§ Work request: Reproduce, word for word, the passage of the random forest text below that lies between "Usually we would" and "to $N$-fold cross-validation.", inclusive.
--- Extract provided Enclosed Below ---
The default in RandomForestClassifier is max_features=sqrt(total_features), which is generally a good suggestion. The default for n_estimators is 10, which is probably too low. The other design parameters are specific to the individual decision trees, which are covered in the decision tree module.

Out-of-Bag Error¶

Usually we would want to use cross-validation for performance tuning. For Random Forests, this becomes problematic, as cross-validation with RF's can be painfully slow. That's because each cross-validation step requires building k*n_estimators trees. One advantage of a random forest is that it performs what is called an "out-of-bag" error calculation. Remember that each tree is built from a bootstrap sample of the data, so that for each tree, some portion of the data is not used for that tree. The RF method computes an out-of-bag prediction for each record $[x_i, y_i]$ by averaging the prediction $f^b(x_i,y_i)$ on record $i$ for the bootstrap iterations in which record $i$ was not chosen in the bootstrap. The out-of-bag prediction can then be used to compute out-of-sample error for model selection and validation. This method should be equivalent to $N$-fold cross-validation.

We'll start by building a tree of oob predictions enabled and then compare the performance to a true hold out set.

In [41]:

rf_def = RandomForestClassifier(criterion='entropy', n_estimators=100, oob_score=True)
rf_def = rf_def.fit(train.drop(lab, 1), train[lab])
rf_pred_test = rf_def.predict_proba(test.drop(lab,1))
rf_pred_train = rf_def.predict_proba(train.drop(lab,1))

bd.plotAUC(test[lab], rf_pred_test[:,1], 'Test')
bd.plotAUC(train[lab], rf_pred_train[:,1], 'Train')
bd.plotAUC(train[lab], rf_def.oob_decision_function_[:,1], 'OOB')
--- End of Enclosed Extract provided ---
--- Recorded data Enclosed Below ---
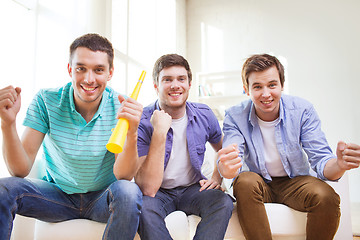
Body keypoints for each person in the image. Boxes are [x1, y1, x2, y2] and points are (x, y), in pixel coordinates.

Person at [0, 33, 143, 240]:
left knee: (129, 191)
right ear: (70, 69)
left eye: (99, 70)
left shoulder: (122, 107)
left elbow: (124, 176)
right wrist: (7, 123)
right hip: (56, 196)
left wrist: (132, 132)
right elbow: (19, 169)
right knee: (3, 188)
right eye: (81, 68)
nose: (89, 79)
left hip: (102, 198)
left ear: (110, 73)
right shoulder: (46, 100)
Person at [217, 53, 360, 240]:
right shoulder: (235, 116)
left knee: (326, 197)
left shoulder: (302, 110)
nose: (266, 94)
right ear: (246, 89)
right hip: (257, 184)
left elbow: (322, 162)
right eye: (257, 87)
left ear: (282, 85)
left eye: (272, 85)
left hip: (295, 182)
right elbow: (231, 159)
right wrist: (226, 169)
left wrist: (340, 164)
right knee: (244, 181)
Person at [135, 54, 234, 240]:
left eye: (181, 79)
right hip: (158, 192)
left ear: (189, 84)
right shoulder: (142, 120)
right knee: (142, 207)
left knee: (223, 201)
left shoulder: (204, 114)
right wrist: (159, 133)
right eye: (167, 79)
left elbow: (224, 149)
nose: (175, 85)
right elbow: (147, 188)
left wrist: (216, 177)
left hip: (192, 188)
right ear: (156, 86)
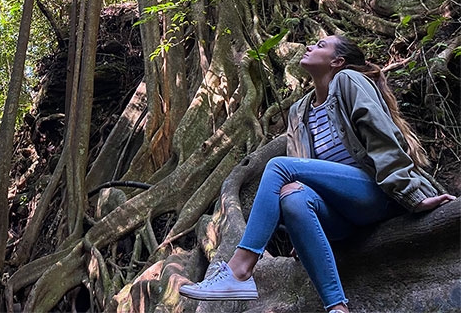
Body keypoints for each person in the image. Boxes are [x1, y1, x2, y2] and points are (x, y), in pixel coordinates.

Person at [178, 35, 456, 313]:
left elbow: (382, 137)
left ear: (337, 61)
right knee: (291, 197)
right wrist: (305, 231)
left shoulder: (349, 80)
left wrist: (411, 193)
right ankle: (337, 307)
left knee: (278, 166)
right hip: (339, 216)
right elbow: (302, 177)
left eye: (321, 45)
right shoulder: (299, 111)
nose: (310, 46)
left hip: (376, 195)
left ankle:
--- End of Enclosed Recorded data ---
§ Solution to this task:
Usually we would want to use cross-validation for performance tuning. For Random Forests, this becomes problematic, as cross-validation with RF's can be painfully slow. That's because each cross-validation step requires building k*n_estimators trees. One advantage of a random forest is that it performs what is called an "out-of-bag" error calculation. Remember that each tree is built from a bootstrap sample of the data, so that for each tree, some portion of the data is not used for that tree. The RF method computes an out-of-bag prediction for each record $[x_i, y_i]$ by averaging the prediction $f^b(x_i,y_i)$ on record $i$ for the bootstrap iterations in which record $i$ was not chosen in the bootstrap. The out-of-bag prediction can then be used to compute out-of-sample error for model selection and validation. This method should be equivalent to $N$-fold cross-validation.